*** Source
Dudley Do-Wrong said:


> Big bad man on a keyboard calling someone who could clean his clock a coward.


 Maybe if he hit me when i was'nt looking but hey when your a thug off the streets of alabama you have to do what you were brought up doing.


----------



## Buck (Dec 2, 2012)

KyDawg said:


> It is over now. Bad as I hate to say it Alabama just played a little bit better than we did. Congrats to them and hope they kill Notre Dame.



Solid logic here.


----------



## waterdogs (Dec 2, 2012)

He was classified as a blocker after the INT. but he led with the shoulder, it so happened his BIG head just hit Murray's ....Pass interference is illegal as well but Ga got a free pass on that call because they said the ball was tipped. BULL it was not. Look at it again, if the ball was tipped, the rotation of the ball would have changed. The ball was the same as when it left his hand to the receiver. The next play Bama had to kick a field goal which was blocked and returned for a TD.


----------



## RipperIII (Dec 3, 2012)

Cottontail said:


> Maybe if he hit me when i was'nt looking but hey when your a thug off the streets of alabama you have to do what you were brought up doing.



Thug,...your team has a long and rich history of thugs, dude your post are an absolute joke, your poster boy Rambo did not have the stones to tackle anyone head to head, but he did try to twist Yeldon's ankle at the end of a play by the goal line, and after watching the tape and seeing just how Jessie Williams got "rolled up" I think a solid case can be made that he was held up and chopped.
******
*** Listed entries
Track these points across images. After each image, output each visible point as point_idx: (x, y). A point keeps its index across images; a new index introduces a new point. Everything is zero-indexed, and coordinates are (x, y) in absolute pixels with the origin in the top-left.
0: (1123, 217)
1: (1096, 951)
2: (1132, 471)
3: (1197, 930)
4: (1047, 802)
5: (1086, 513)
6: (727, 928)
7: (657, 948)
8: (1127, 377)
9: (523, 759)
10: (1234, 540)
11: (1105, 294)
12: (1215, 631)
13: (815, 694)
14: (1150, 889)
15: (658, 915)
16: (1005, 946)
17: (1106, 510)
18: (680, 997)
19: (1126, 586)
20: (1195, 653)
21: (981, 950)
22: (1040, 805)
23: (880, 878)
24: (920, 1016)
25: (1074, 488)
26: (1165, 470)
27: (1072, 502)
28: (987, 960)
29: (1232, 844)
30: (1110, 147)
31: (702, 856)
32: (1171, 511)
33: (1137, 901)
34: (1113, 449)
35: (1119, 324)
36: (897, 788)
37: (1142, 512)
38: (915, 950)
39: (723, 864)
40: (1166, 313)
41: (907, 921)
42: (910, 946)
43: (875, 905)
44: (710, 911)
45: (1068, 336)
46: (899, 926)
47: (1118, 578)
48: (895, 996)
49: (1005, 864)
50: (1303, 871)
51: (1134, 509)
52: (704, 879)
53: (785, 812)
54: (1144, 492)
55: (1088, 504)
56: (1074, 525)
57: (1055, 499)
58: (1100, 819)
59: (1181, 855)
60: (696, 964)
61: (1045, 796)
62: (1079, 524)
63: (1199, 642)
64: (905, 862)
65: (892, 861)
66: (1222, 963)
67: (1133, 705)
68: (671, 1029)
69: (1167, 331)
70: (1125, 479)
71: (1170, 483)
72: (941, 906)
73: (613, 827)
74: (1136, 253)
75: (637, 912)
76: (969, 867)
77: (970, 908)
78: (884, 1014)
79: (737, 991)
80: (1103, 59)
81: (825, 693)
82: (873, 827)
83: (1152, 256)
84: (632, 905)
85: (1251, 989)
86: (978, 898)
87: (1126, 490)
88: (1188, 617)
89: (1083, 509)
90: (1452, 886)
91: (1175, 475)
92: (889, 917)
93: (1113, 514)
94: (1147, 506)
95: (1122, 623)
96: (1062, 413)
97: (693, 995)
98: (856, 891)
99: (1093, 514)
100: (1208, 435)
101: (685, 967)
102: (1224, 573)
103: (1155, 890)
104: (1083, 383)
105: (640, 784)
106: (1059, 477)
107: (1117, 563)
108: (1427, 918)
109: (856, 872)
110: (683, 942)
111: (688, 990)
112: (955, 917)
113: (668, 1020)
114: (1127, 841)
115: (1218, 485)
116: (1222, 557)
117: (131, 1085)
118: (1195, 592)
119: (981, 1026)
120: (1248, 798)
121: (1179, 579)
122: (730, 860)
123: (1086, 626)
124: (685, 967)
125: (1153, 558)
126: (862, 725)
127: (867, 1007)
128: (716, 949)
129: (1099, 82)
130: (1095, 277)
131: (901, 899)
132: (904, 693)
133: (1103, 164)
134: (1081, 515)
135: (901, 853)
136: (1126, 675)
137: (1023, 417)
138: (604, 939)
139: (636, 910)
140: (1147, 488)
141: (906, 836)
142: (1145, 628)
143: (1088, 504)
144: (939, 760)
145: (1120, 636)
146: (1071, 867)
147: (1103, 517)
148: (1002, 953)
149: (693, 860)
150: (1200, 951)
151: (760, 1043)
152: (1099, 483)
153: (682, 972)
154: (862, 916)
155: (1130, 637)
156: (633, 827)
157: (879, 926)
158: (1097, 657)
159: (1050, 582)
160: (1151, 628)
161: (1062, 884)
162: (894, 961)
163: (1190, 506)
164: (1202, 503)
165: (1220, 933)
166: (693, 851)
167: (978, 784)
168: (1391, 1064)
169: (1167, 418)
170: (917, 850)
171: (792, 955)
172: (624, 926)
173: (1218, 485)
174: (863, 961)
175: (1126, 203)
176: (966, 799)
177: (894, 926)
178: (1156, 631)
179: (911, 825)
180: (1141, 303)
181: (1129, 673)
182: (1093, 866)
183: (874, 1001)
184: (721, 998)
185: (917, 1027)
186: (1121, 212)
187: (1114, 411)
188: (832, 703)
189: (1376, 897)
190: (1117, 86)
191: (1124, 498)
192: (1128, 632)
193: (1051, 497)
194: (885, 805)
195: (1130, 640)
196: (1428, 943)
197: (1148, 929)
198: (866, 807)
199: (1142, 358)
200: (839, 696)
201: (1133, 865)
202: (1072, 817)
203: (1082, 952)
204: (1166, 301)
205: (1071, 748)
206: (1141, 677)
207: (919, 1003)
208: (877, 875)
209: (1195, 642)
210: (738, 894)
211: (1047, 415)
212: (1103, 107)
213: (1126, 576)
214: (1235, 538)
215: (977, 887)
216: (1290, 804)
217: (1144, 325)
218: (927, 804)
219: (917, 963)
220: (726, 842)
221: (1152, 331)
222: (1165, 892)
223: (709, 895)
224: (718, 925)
******
Set exercise 1: Revise the part of the Alabama football thread that opens with the words containing "## Buck (Dec" and closes with "kill Notre Dame.", swapping "Notre Dame" for "Florida State".
Set exercise 2: In the Alabama football thread, what happened on the play after the pass interference call that waterdogs disputes?
Set exercise 3: Pick up the Alabama football thread after its last sentence and continue it.
The data are separate from the Alabama football thread.

Final answer 1:
## Buck (Dec 2, 2012)

KyDawg said:


> It is over now. Bad as I hate to say it Alabama just played a little bit better than we did. Congrats to them and hope they kill Florida State.

Final answer 2: Alabama had to kick a field goal, which was blocked and returned for a TD.

Final answer 3:
...Or how about the spear against Mc Carron at the end of his 20 yard scramble...no call, no complaining.

Why don't you go hug a tree, make you feel much better.


----------



## RipperIII (Dec 3, 2012)

lbzdually said:


> That was shoulder to shoulder and it got flagged.



you don't have the requisite intelligence to participate in these discussions, so please just move along


----------



## RipperIII (Dec 3, 2012)

Sugar HillDawg said:


> I calls em like I sees um.It really stinks when "fans" like you rub it in when you should be glad the clock ran out.But then again you'd have to have something you don't-class!!



Clock ran out???...didn't you and Richt know that the game is only 60minutes in total?

No-class??? geez coming from a bulldawg fan that is just plain rich,..or is it sweat, ..sugar

I'll call it like I see it:
1) UGA has 20+ seniors, several who passed on the pros to do something this season
2)BAMA replaced 4 first rounders, 6 total on defense...this is a rebuilding year for the TIDE defensively, but your high powered offense managed just 21 points
3)BAMA has 9 seniors total
4)your veteran dawgs gave BAMA their very best shot...and it was not enough

you and lizdually cry and cry, and I know it stings,...but the rest of your dawg fans here try to keep it real.

That one play did not cost you the game, your coaches did not cost you the game,...and the clock? it never cost anyone the game.
Your players played hard and came up short.

deal with it.


----------



## RipperIII (Dec 3, 2012)

Sugar HillDawg said:


> Hey lbzdually, that hit was a clean hit, atleast Mccaron saw it coming. I think they started running the ball after that hit.



yep,...pounded our way to 3 rushing touchdowns, and a 2pt. conversion right up the gut..oh, you must have missed the 45 yd bomb to Cooper


----------



## Dudley Do-Wrong (Dec 3, 2012)

Cottontail said:


> Maybe if he hit me when i was'nt looking but hey when your a thug off the streets of alabama you have to do what you were brought up doing.



Right, he could give you 30 minutes to prepare and still clean your keyboard tough guy clock.


----------



## leemckinney (Dec 3, 2012)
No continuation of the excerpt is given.